The Illicit Trafficking of Sardinian Cultural Property

By Giuditta Giardini, Consultant, Manhattan District Attorney’s Office (New York, N.Y.)

Statue of bronze archer

Sardinian artifacts

Sardinian artifacts are prized around the world, particularly items from the island’s ancient Nuragic civilization. As the archaeologist and politician Giovanni Lilliu once said, “There are more Sardinian Nuragic bronzes abroad than there are in Sardinia itself.”

The majority of bronzes that left the island of Sardinia in the 1980s and 1990s came from illegal excavations. One example is this bronze archer, which seemed unfindable—until it appeared in the 1991 acquisitions bulletin of the Cleveland Museum of Art. An Italian prosecutor found out from the museum that the piece had entered the collection in the late 1960s; it had been illegally excavated sometime before 1960, on the island of Sant’Antioco (off Sardinia), and then illegally exported.

The find in the museum led to years of diatribes and negotiations, pressure on the museum’s director, and the involvement of Ohio’s attorney general. An agreement was finally negotiated through diplomatic channels in 2009 to permit the return of the piece to Sardinia. The archer is now exhibited in the Ferruccio Barreca Archaeological Museum in Sant’Antioco; it stands as an example of cultural diplomacy at its best.


This bronze archer was illegally excavated at Grutti Acqua, a Nuragic complex located on the Sardinian island of Sant’Antioco.

An organizational chart

In 1994, antiquities dealer Antonio Savoca’s residence in Munich, Germany, was raided; precious vases were discovered, along with written records implicating another man in the trafficking of the vases: Pasquale Camera. Camera had been a captain in the Italian financial police, and when he died in a car accident the following year, the police found incriminating documents in his vehicle, as well as photos of looted antiquities.
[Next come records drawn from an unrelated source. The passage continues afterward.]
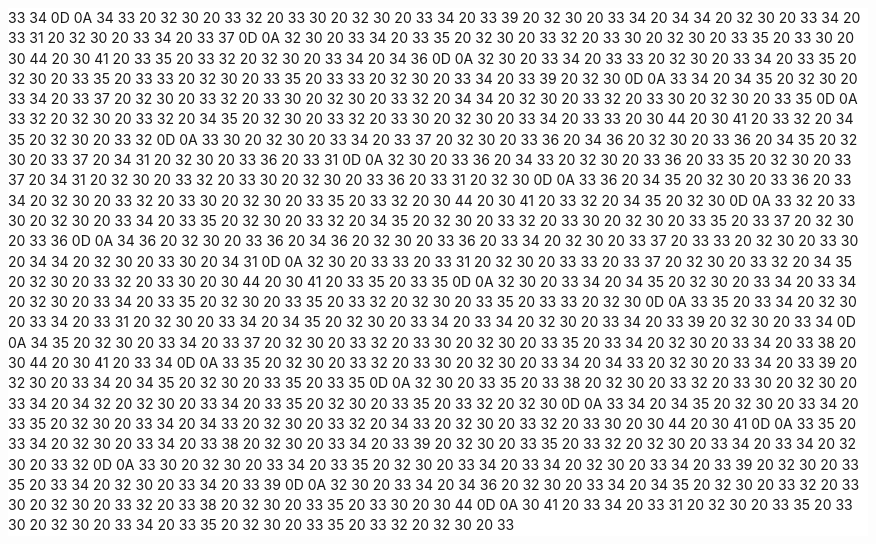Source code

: 33 34 0D 0A 34 33 20 32 30 20 33 32 20 33 30 20
32 30 20 33 34 20 33 39 20 32 30 20 33 34 20 34
34 20 32 30 20 33 34 20 33 31 20 32 30 20 33 34
20 33 37 0D 0A 32 30 20 33 34 20 33 35 20 32 30
20 33 32 20 33 30 20 32 30 20 33 35 20 33 30 20
30 44 20 30 41 20 33 35 20 33 32 20 32 30 20 33
34 20 34 36 0D 0A 32 30 20 33 34 20 33 33 20 32
30 20 33 34 20 33 35 20 32 30 20 33 35 20 33 33
20 32 30 20 33 35 20 33 33 20 32 30 20 33 34 20
33 39 20 32 30 0D 0A 33 34 20 34 35 20 32 30 20
33 34 20 33 37 20 32 30 20 33 32 20 33 30 20 32
30 20 33 32 20 34 34 20 32 30 20 33 32 20 33 30
20 32 30 20 33 35 0D 0A 33 32 20 32 30 20 33 32
20 34 35 20 32 30 20 33 32 20 33 30 20 32 30 20
33 34 20 33 33 20 30 44 20 30 41 20 33 32 20 34
35 20 32 30 20 33 32 0D 0A 33 30 20 32 30 20 33
34 20 33 37 20 32 30 20 33 36 20 34 36 20 32 30
20 33 36 20 34 35 20 32 30 20 33 37 20 34 31 20
32 30 20 33 36 20 33 31 0D 0A 32 30 20 33 36 20
34 33 20 32 30 20 33 36 20 33 35 20 32 30 20 33
37 20 34 31 20 32 30 20 33 32 20 33 30 20 32 30
20 33 36 20 33 31 20 32 30 0D 0A 33 36 20 34 35
20 32 30 20 33 36 20 33 34 20 32 30 20 33 32 20
33 30 20 32 30 20 33 35 20 33 32 20 30 44 20 30
41 20 33 32 20 34 35 20 32 30 0D 0A 33 32 20 33
30 20 32 30 20 33 34 20 33 35 20 32 30 20 33 32
20 34 35 20 32 30 20 33 32 20 33 30 20 32 30 20
33 35 20 33 37 20 32 30 20 33 36 0D 0A 34 36 20
32 30 20 33 36 20 34 36 20 32 30 20 33 36 20 33
34 20 32 30 20 33 37 20 33 33 20 32 30 20 33 30
20 34 34 20 32 30 20 33 30 20 34 31 0D 0A 32 30
20 33 33 20 33 31 20 32 30 20 33 33 20 33 37 20
32 30 20 33 32 20 34 35 20 32 30 20 33 32 20 33
30 20 30 44 20 30 41 20 33 35 20 33 35 0D 0A 32
30 20 33 34 20 34 35 20 32 30 20 33 34 20 33 34
20 32 30 20 33 34 20 33 35 20 32 30 20 33 35 20
33 32 20 32 30 20 33 35 20 33 33 20 32 30 0D 0A
33 35 20 33 34 20 32 30 20 33 34 20 33 31 20 32
30 20 33 34 20 34 35 20 32 30 20 33 34 20 33 34
20 32 30 20 33 34 20 33 39 20 32 30 20 33 34 0D
0A 34 35 20 32 30 20 33 34 20 33 37 20 32 30 20
33 32 20 33 30 20 32 30 20 33 35 20 33 34 20 32
30 20 33 34 20 33 38 20 30 44 20 30 41 20 33 34
0D 0A 33 35 20 32 30 20 33 32 20 33 30 20 32 30
20 33 34 20 34 33 20 32 30 20 33 34 20 33 39 20
32 30 20 33 34 20 34 35 20 32 30 20 33 35 20 33
35 0D 0A 32 30 20 33 35 20 33 38 20 32 30 20 33
32 20 33 30 20 32 30 20 33 34 20 34 32 20 32 30
20 33 34 20 33 35 20 32 30 20 33 35 20 33 32 20
32 30 0D 0A 33 34 20 34 35 20 32 30 20 33 34 20
33 35 20 32 30 20 33 34 20 34 33 20 32 30 20 33
32 20 34 33 20 32 30 20 33 32 20 33 30 20 30 44
20 30 41 0D 0A 33 35 20 33 34 20 32 30 20 33 34
20 33 38 20 32 30 20 33 34 20 33 39 20 32 30 20
33 35 20 33 32 20 32 30 20 33 34 20 33 34 20 32
30 20 33 32 0D 0A 33 30 20 32 30 20 33 34 20 33
35 20 32 30 20 33 34 20 33 34 20 32 30 20 33 34
20 33 39 20 32 30 20 33 35 20 33 34 20 32 30 20
33 34 20 33 39 0D 0A 32 30 20 33 34 20 34 36 20
32 30 20 33 34 20 34 35 20 32 30 20 33 32 20 33
30 20 32 30 20 33 32 20 33 38 20 32 30 20 33 35
20 33 30 20 30 44 0D 0A 30 41 20 33 34 20 33 31
20 32 30 20 33 35 20 33 30 20 32 30 20 33 34 20
33 35 20 32 30 20 33 35 20 33 32 20 32 30 20 33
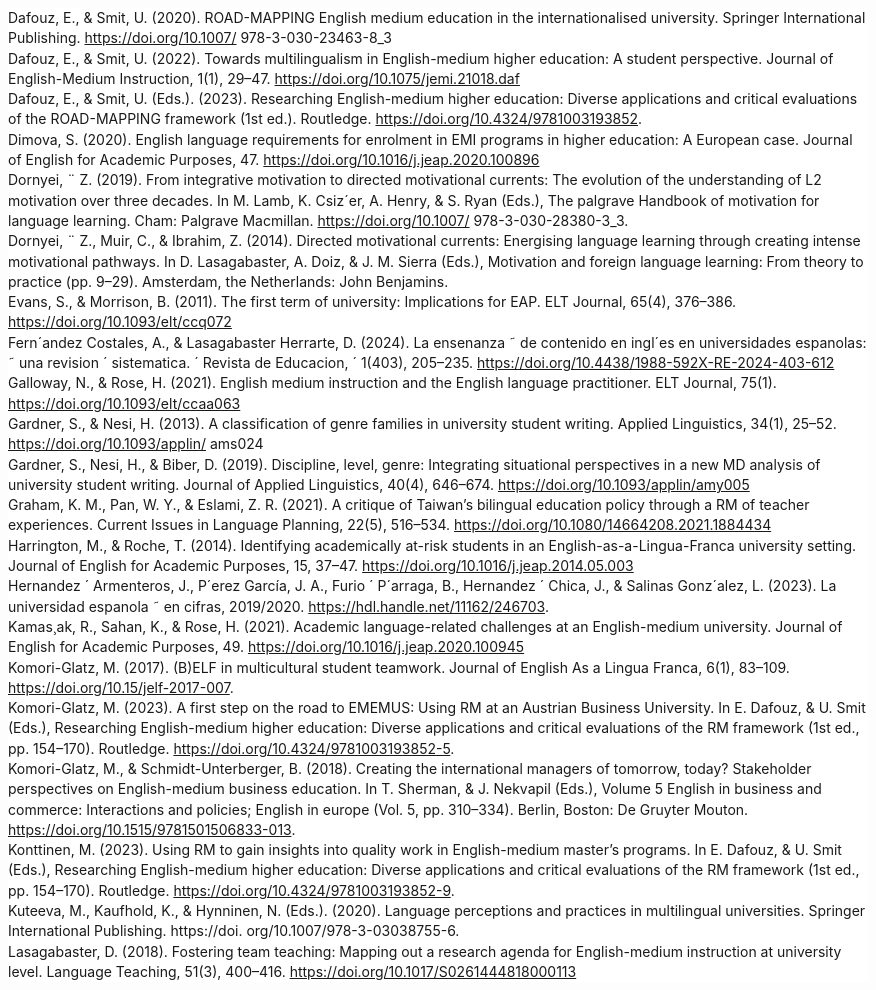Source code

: Dafouz, E., & Smit, U. (2020). ROAD-MAPPING English medium education in the internationalised university. Springer International Publishing. https://doi.org/10.1007/ 978-3-030-23463-8_3   
Dafouz, E., & Smit, U. (2022). Towards multilingualism in English-medium higher education: A student perspective. Journal of English-Medium Instruction, 1(1), 29–47. https://doi.org/10.1075/jemi.21018.daf   
Dafouz, E., & Smit, U. (Eds.). (2023). Researching English-medium higher education: Diverse applications and critical evaluations of the ROAD-MAPPING framework (1st ed.). Routledge. https://doi.org/10.4324/9781003193852.   
Dimova, S. (2020). English language requirements for enrolment in EMI programs in higher education: A European case. Journal of English for Academic Purposes, 47. https://doi.org/10.1016/j.jeap.2020.100896   
Dornyei, ¨ Z. (2019). From integrative motivation to directed motivational currents: The evolution of the understanding of L2 motivation over three decades. In M. Lamb, K. Csiz´er, A. Henry, & S. Ryan (Eds.), The palgrave Handbook of motivation for language learning. Cham: Palgrave Macmillan. https://doi.org/10.1007/ 978-3-030-28380-3_3.   
Dornyei, ¨ Z., Muir, C., & Ibrahim, Z. (2014). Directed motivational currents: Energising language learning through creating intense motivational pathways. In D. Lasagabaster, A. Doiz, & J. M. Sierra (Eds.), Motivation and foreign language learning: From theory to practice (pp. 9–29). Amsterdam, the Netherlands: John Benjamins.   
Evans, S., & Morrison, B. (2011). The first term of university: Implications for EAP. ELT Journal, 65(4), 376–386. https://doi.org/10.1093/elt/ccq072   
Fern´andez Costales, A., & Lasagabaster Herrarte, D. (2024). La ensenanza ˜ de contenido en ingl´es en universidades espanolas: ˜ una revision ´ sistematica. ´ Revista de Educacion, ´ 1(403), 205–235. https://doi.org/10.4438/1988-592X-RE-2024-403-612   
Galloway, N., & Rose, H. (2021). English medium instruction and the English language practitioner. ELT Journal, 75(1). https://doi.org/10.1093/elt/ccaa063   
Gardner, S., & Nesi, H. (2013). A classification of genre families in university student writing. Applied Linguistics, 34(1), 25–52. https://doi.org/10.1093/applin/ ams024   
Gardner, S., Nesi, H., & Biber, D. (2019). Discipline, level, genre: Integrating situational perspectives in a new MD analysis of university student writing. Journal of Applied Linguistics, 40(4), 646–674. https://doi.org/10.1093/applin/amy005   
Graham, K. M., Pan, W. Y., & Eslami, Z. R. (2021). A critique of Taiwan’s bilingual education policy through a RM of teacher experiences. Current Issues in Language Planning, 22(5), 516–534. https://doi.org/10.1080/14664208.2021.1884434   
Harrington, M., & Roche, T. (2014). Identifying academically at-risk students in an English-as-a-Lingua-Franca university setting. Journal of English for Academic Purposes, 15, 37–47. https://doi.org/10.1016/j.jeap.2014.05.003   
Hernandez ´ Armenteros, J., P´erez García, J. A., Furio ´ P´arraga, B., Hernandez ´ Chica, J., & Salinas Gonz´alez, L. (2023). La universidad espanola ˜ en cifras, 2019/2020. https://hdl.handle.net/11162/246703.   
Kamas¸ak, R., Sahan, K., & Rose, H. (2021). Academic language-related challenges at an English-medium university. Journal of English for Academic Purposes, 49. https://doi.org/10.1016/j.jeap.2020.100945   
Komori-Glatz, M. (2017). (B)ELF in multicultural student teamwork. Journal of English As a Lingua Franca, 6(1), 83–109. https://doi.org/10.15/jelf-2017-007.   
Komori-Glatz, M. (2023). A first step on the road to EMEMUS: Using RM at an Austrian Business University. In E. Dafouz, & U. Smit (Eds.), Researching English-medium higher education: Diverse applications and critical evaluations of the RM framework (1st ed., pp. 154–170). Routledge. https://doi.org/10.4324/9781003193852-5.   
Komori-Glatz, M., & Schmidt-Unterberger, B. (2018). Creating the international managers of tomorrow, today? Stakeholder perspectives on English-medium business education. In T. Sherman, & J. Nekvapil (Eds.), Volume 5 English in business and commerce: Interactions and policies; English in europe (Vol. 5, pp. 310–334). Berlin, Boston: De Gruyter Mouton. https://doi.org/10.1515/9781501506833-013.   
Konttinen, M. (2023). Using RM to gain insights into quality work in English-medium master’s programs. In E. Dafouz, & U. Smit (Eds.), Researching English-medium higher education: Diverse applications and critical evaluations of the RM framework (1st ed., pp. 154–170). Routledge. https://doi.org/10.4324/9781003193852-9.   
Kuteeva, M., Kaufhold, K., & Hynninen, N. (Eds.). (2020). Language perceptions and practices in multilingual universities. Springer International Publishing. https://doi. org/10.1007/978-3-03038755-6.   
Lasagabaster, D. (2018). Fostering team teaching: Mapping out a research agenda for English-medium instruction at university level. Language Teaching, 51(3), 400–416. https://doi.org/10.1017/S0261444818000113   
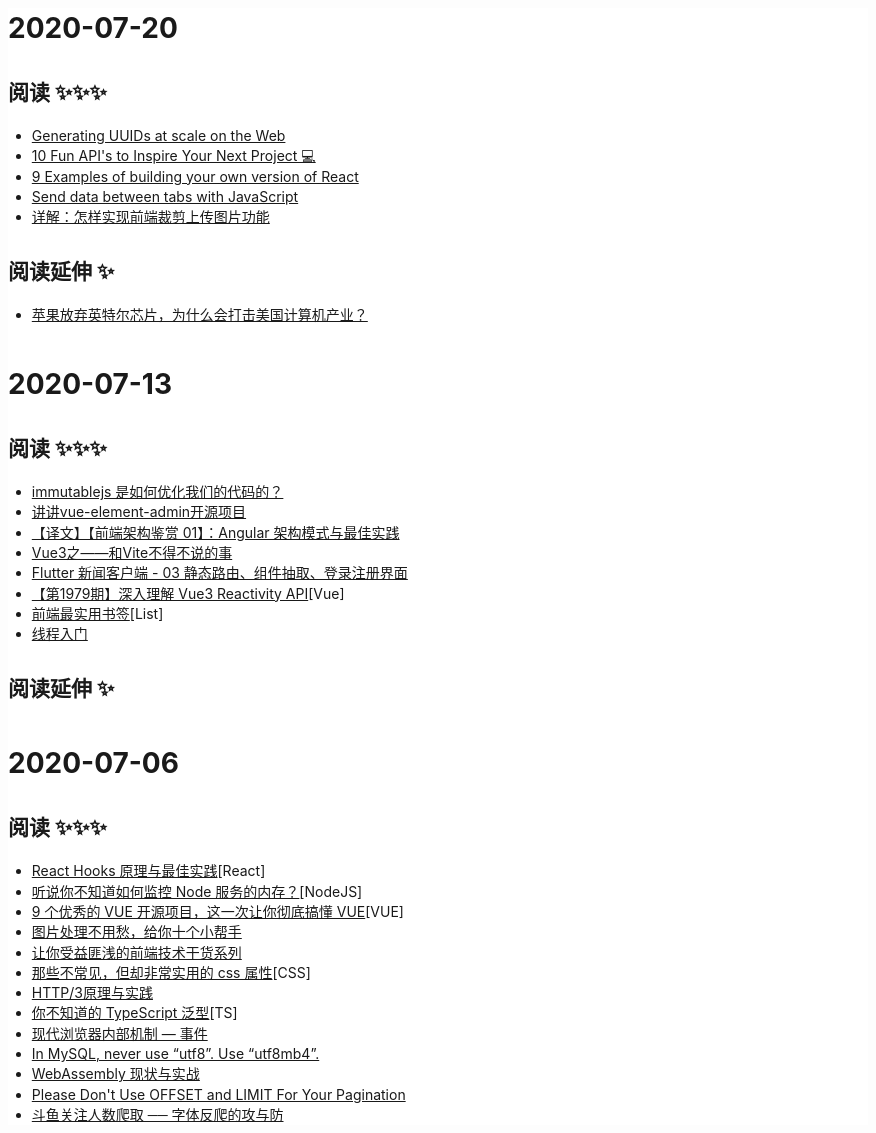 
# 2020-07-20

## 阅读 ✨✨✨

* [Generating UUIDs at scale on the Web](https://medium.com/teads-engineering/generating-uuids-at-scale-on-the-web-2877f529d2a2)
* [10 Fun API's to Inspire Your Next Project 💻](https://dev.to/nialljoemaher/10-fun-api-s-to-inspire-your-next-project-3224?utm_source=digest_mailer&utm_medium=email&utm_campaign=digest_email)
* [9 Examples of building your own version of React](https://dev.to/iainfreestone/9-examples-of-building-your-own-version-of-react-51a8?utm_source=digest_mailer&utm_medium=email&utm_campaign=digest_email)
* [Send data between tabs with JavaScript](https://dev.to/dcodeyt/send-data-between-tabs-with-javascript-2oa?utm_source=digest_mailer&utm_medium=email&utm_campaign=digest_email)
* [详解：怎样实现前端裁剪上传图片功能](https://zhuanlan.zhihu.com/p/23340867)

## 阅读延伸 ✨

* [苹果放弃英特尔芯片，为什么会打击美国计算机产业？](http://www.ruanyifeng.com/blog/2020/07/apple-abandon-Intel-chips-hit-the-us-computer-industry.html)



# 2020-07-13

## 阅读 ✨✨✨

* [immutablejs 是如何优化我们的代码的？](https://lucifer.ren/blog/2020/07/05/immutable-js/)
* [讲讲vue-element-admin开源项目](https://juejin.im/post/5efbeedbf265da23094e00bb)
* [【译文】【前端架构鉴赏 01】：Angular 架构模式与最佳实践](https://zhuanlan.zhihu.com/p/152220505)
* [Vue3之——和Vite不得不说的事](https://segmentfault.com/a/1190000023009604)
* [Flutter 新闻客户端 - 03 静态路由、组件抽取、登录注册界面](https://segmentfault.com/a/1190000023014606)
* [【第1979期】深入理解 Vue3 Reactivity API](https://mp.weixin.qq.com/s/mnsI8MxBmhomttV0UXWSyg)[Vue]
* [前端最实用书签](https://juejin.im/post/5f0928cf5188252e9b46f717)[List]
* [线程入门](http://www.alloyteam.com/2020/07/14657/)

## 阅读延伸 ✨




# 2020-07-06

## 阅读 ✨✨✨

* [React Hooks 原理与最佳实践](https://mp.weixin.qq.com/s/DS2OjlwWjClboDIgLFuG6A)[React]
* [听说你不知道如何监控 Node 服务的内存？](https://mp.weixin.qq.com/s/8X-j1VB3OEwzwopNJnLeyQ)[NodeJS]
* [9 个优秀的 VUE 开源项目，这一次让你彻底搞懂 VUE](https://mp.weixin.qq.com/s/vdmP7DaaR7PqY3eg1da7uw)[VUE]
* [图片处理不用愁，给你十个小帮手](https://mp.weixin.qq.com/s/OGUVMf_h3jRIGQjj3VtgOQ)
* [让你受益匪浅的前端技术干货系列](https://mp.weixin.qq.com/s/G8b2SRG0FqI5taGwjH35aw)
* [那些不常见，但却非常实用的 css 属性](https://mp.weixin.qq.com/s/Z1wjwkcsYrkz-m6ZCH6XNA)[CSS]
* [HTTP/3原理与实践](https://mp.weixin.qq.com/s/iF0wbV5o7HVjGG_Cb-RcOg)
* [你不知道的 TypeScript 泛型](https://lucifer.ren/blog/2020/06/16/ts-generics/)[TS]
* [现代浏览器内部机制 — 事件](https://mp.weixin.qq.com/s/hAhenLwhX4-IPV8gx7j4Hw)
* [In MySQL, never use “utf8”. Use “utf8mb4”.](https://medium.com/@adamhooper/in-mysql-never-use-utf8-use-utf8mb4-11761243e434)
* [WebAssembly 现状与实战](https://developer.ibm.com/zh/articles/wa-lo-webassembly-status-and-reality/)
* [Please Don't Use OFFSET and LIMIT For Your Pagination](https://hackernoon.com/please-dont-use-offset-and-limit-for-your-pagination-8ux3u4y)
* [斗鱼关注人数爬取 ── 字体反爬的攻与防](https://cjting.me/2020/07/01/douyu-crawler-and-font-anti-crawling/)
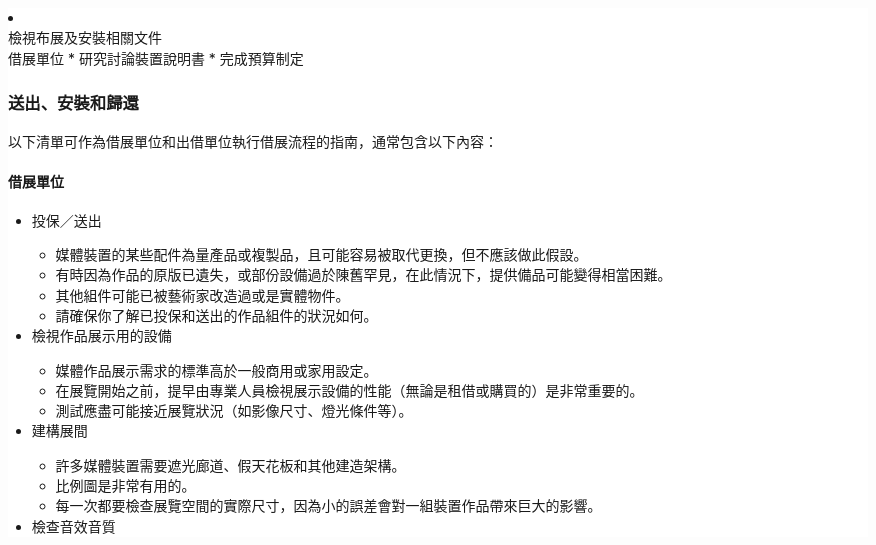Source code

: <li>
  <div class="collapsible-header">檢視布展及安裝相關文件</div>
  <div class="collapsible-body" markdown="1">
借展單位  
* 研究討論裝置說明書
* 完成預算制定

</div>
</li>
</ul>






### 送出、安裝和歸還
以下清單可作為借展單位和出借單位執行借展流程的指南，通常包含以下內容：

#### 借展單位

<ul class="collapsible" data-collapsible="accordion">

<li>
  <div class="collapsible-header">投保／送出</div>
  <div class="collapsible-body" markdown="1">

* 媒體裝置的某些配件為量產品或複製品，且可能容易被取代更換，但不應該做此假設。
* 有時因為作品的原版已遺失，或部份設備過於陳舊罕見，在此情況下，提供備品可能變得相當困難。
* 其他組件可能已被藝術家改造過或是實體物件。
* 請確保你了解已投保和送出的作品組件的狀況如何。

</div>
</li>

<li>
  <div class="collapsible-header">檢視作品展示用的設備</div>
  <div class="collapsible-body" markdown="1">

* 媒體作品展示需求的標準高於一般商用或家用設定。
* 在展覽開始之前，提早由專業人員檢視展示設備的性能（無論是租借或購買的）是非常重要的。
* 測試應盡可能接近展覽狀況（如影像尺寸、燈光條件等）。

</div>
</li>

<li>
  <div class="collapsible-header">建構展間</div>
  <div class="collapsible-body" markdown="1">

* 許多媒體裝置需要遮光廊道、假天花板和其他建造架構。
* 比例圖是非常有用的。
* 每一次都要檢查展覽空間的實際尺寸，因為小的誤差會對一組裝置作品帶來巨大的影響。

</div>
</li>

<li>
  <div class="collapsible-header">檢查音效音質</div>
  <div class="collapsible-body" markdown="1">
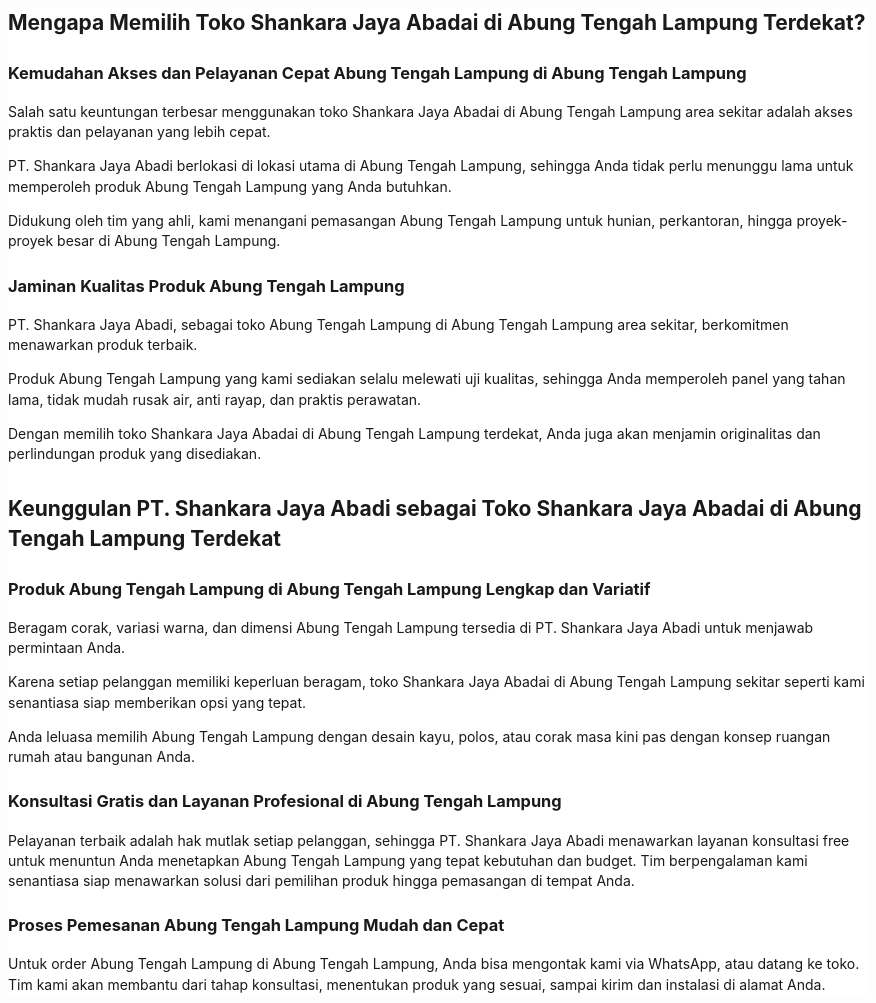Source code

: 
## Mengapa Memilih Toko Shankara Jaya Abadai di Abung Tengah Lampung Terdekat?

### Kemudahan Akses dan Pelayanan Cepat Abung Tengah Lampung di Abung Tengah Lampung

Salah satu keuntungan terbesar menggunakan toko Shankara Jaya Abadai di Abung Tengah Lampung area sekitar adalah akses praktis dan pelayanan yang lebih cepat.

PT. Shankara Jaya Abadi berlokasi di lokasi utama di Abung Tengah Lampung, sehingga Anda tidak perlu menunggu lama untuk memperoleh produk Abung Tengah Lampung yang Anda butuhkan.

Didukung oleh tim yang ahli, kami menangani pemasangan Abung Tengah Lampung untuk hunian, perkantoran, hingga proyek-proyek besar di Abung Tengah Lampung.

### Jaminan Kualitas Produk Abung Tengah Lampung

PT. Shankara Jaya Abadi, sebagai toko Abung Tengah Lampung di Abung Tengah Lampung area sekitar, berkomitmen menawarkan produk terbaik.

Produk Abung Tengah Lampung yang kami sediakan selalu melewati uji kualitas, sehingga Anda memperoleh panel yang tahan lama, tidak mudah rusak air, anti rayap, dan praktis perawatan.

Dengan memilih toko Shankara Jaya Abadai di Abung Tengah Lampung terdekat, Anda juga akan menjamin originalitas dan perlindungan produk yang disediakan.

## Keunggulan PT. Shankara Jaya Abadi sebagai Toko Shankara Jaya Abadai di Abung Tengah Lampung Terdekat

### Produk Abung Tengah Lampung di Abung Tengah Lampung Lengkap dan Variatif

Beragam corak, variasi warna, dan dimensi Abung Tengah Lampung tersedia di PT. Shankara Jaya Abadi untuk menjawab permintaan Anda.

Karena setiap pelanggan memiliki keperluan beragam, toko Shankara Jaya Abadai di Abung Tengah Lampung sekitar seperti kami senantiasa siap memberikan opsi yang tepat.

Anda leluasa memilih Abung Tengah Lampung dengan desain kayu, polos, atau corak masa kini pas dengan konsep ruangan rumah atau bangunan Anda.

### Konsultasi Gratis dan Layanan Profesional di Abung Tengah Lampung

Pelayanan terbaik adalah hak mutlak setiap pelanggan, sehingga PT. Shankara Jaya Abadi menawarkan layanan konsultasi free untuk menuntun Anda menetapkan Abung Tengah Lampung yang tepat kebutuhan dan budget. Tim berpengalaman kami senantiasa siap menawarkan solusi dari pemilihan produk hingga pemasangan di tempat Anda.

### Proses Pemesanan Abung Tengah Lampung Mudah dan Cepat

Untuk order Abung Tengah Lampung di Abung Tengah Lampung, Anda bisa mengontak kami via WhatsApp, atau datang ke toko. Tim kami akan membantu dari tahap konsultasi, menentukan produk yang sesuai, sampai kirim dan instalasi di alamat Anda.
That material led to seventy additional investigations, including a September 1995 search of the Roman apartment of a man named Danilo Zicchi—which turned up a single page, in Camera’s handwriting, of an organizational chart. The chart illustrated the supply chain for looted antiquities, giving an idea of how trafficking worked in Italy in the 1980s and 1990s. Furthermore, it showed that Sardinia was a major source of looted antiquities for the black market.

Italy boasts some of the world’s oldest laws protecting national antiquities. The safeguarding of Italy’s artistic heritage has been a priority of the Italian government ever since the nation’s unification in 1861. Today, Italian patrimony is protected by a 2004 law known as the Code of Cultural Property and Landscape.

This organizational chart served traffickers and later provided key information for the protectors of Italy's cultural heritage. 

Image: Trafficking Culture
Carthaginian glass head

A Carthaginian glass head

Just recently, in December 2021, the Manhattan District Attorney’s Office returned several items to Italy, among them a Phoenician glass pendant in the shape of a head. This head is now displayed at the headquarters of the art-crimes task force of the police (officially, the Carabinieri Command for the Protection of Cultural Property or Comando Carabinieri per la Tutela del Patrimonio Culturale [TPC]). An antiquities dealer and trafficker based in Rome, Edoardo Almagià, had sold the pendant to the Cleveland Museum of Art around 1993.  


This Carthaginian glass head was held by the Cleveland Museum of Art and is now on exhibit in Rome.

Phoenician glass necklace

A Phoenician necklace

The Phoenician glass pendant above is very similar to the little glass heads, dated 400–300 BCE, that decorate this Phoenician necklace found in 1937 during the excavation of the necropolis of Funtana Noa near present-day Olbia, on the northeastern coast of Sardinia.

This Phoenician glass necklace was found in Sardinia.